Image-based Virtual Try-ON aims to transfer an in-shop garment onto a specific person. Existing methods employ a global warping module to model the anisotropic deformation for different garment parts, which fails to preserve the semantic information of different parts when receiving challenging inputs (e.g, intricate human poses, difficult garments). Moreover, most of them directly warp the input garment to align with the boundary of the preserved region, which usually requires texture squeezing to meet the boundary shape constraint and thus leads to texture distortion. The above inferior performance hinders existing methods from real-world applications.
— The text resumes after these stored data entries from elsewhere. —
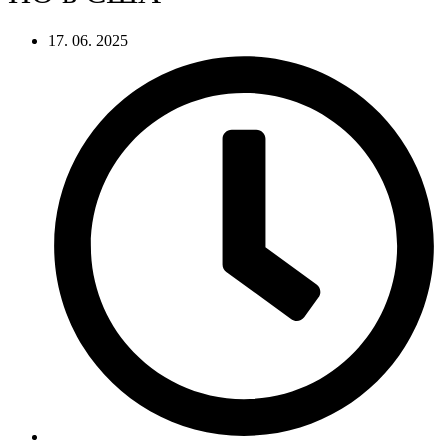
17. 06. 2025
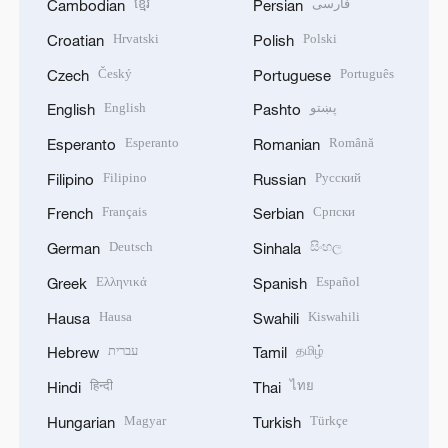
ខ្មែរ
فارسی
Cambodian
Persian
Hrvatski
Polski
Croatian
Polish
Český
Português
Czech
Portuguese
English
پښتو
English
Pashto
Esperanto
Română
Esperanto
Romanian
Filipino
Русский
Filipino
Russian
Français
Српски
French
Serbian
Deutsch
සිංහල
German
Sinhala
Ελληνικά
Español
Greek
Spanish
Hausa
Kiswahili
Hausa
Swahili
עברית
தமிழ்
Hebrew
Tamil
हिन्दी
ไทย
Hindi
Thai
Magyar
Türkçe
Hungarian
Turkish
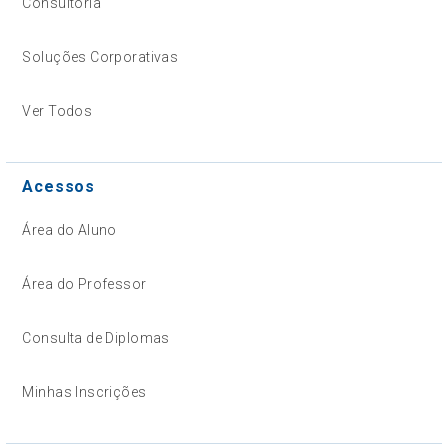
Consultoria
Soluções Corporativas
Ver Todos
Acessos
Área do Aluno
Área do Professor
Consulta de Diplomas
Minhas Inscrições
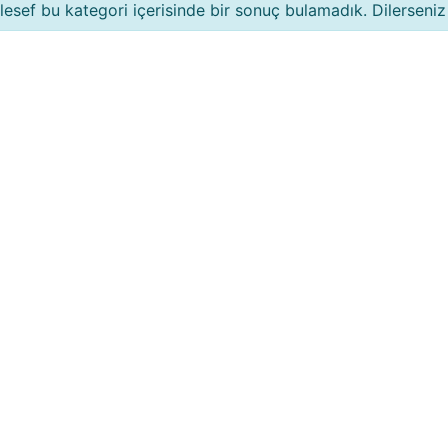
esef bu kategori içerisinde bir sonuç bulamadık. Dilerseniz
To address these problems and take a step towards real-world virtual try-on, we propose a General-Purpose Virtual Try-ON framework, named GP-VTON, by developing an innovative Local-Flow Global-Parsing (LFGP) warping module and a Dynamic Gradient Truncation (DGT) training strategy. Specifically, compared with the previous global warping mechanism, LFGP employs local flows to warp garments parts individually, and assembles the local warped results via the global garment parsing, resulting in reasonable warped parts and a semantic-correct intact garment even with challenging inputs.On the other hand, our DGT training strategy dynamically truncates the gradient in the overlap area and the warped garment is no more required to meet the boundary constraint, which effectively avoids the texture squeezing problem. Furthermore, our GP-VTON can be easily extended to multi-category scenario and jointly trained by using data from different garment categories. Extensive experiments on two high-resolution benchmarks demonstrate our superiority over the existing state-of-the-art methods.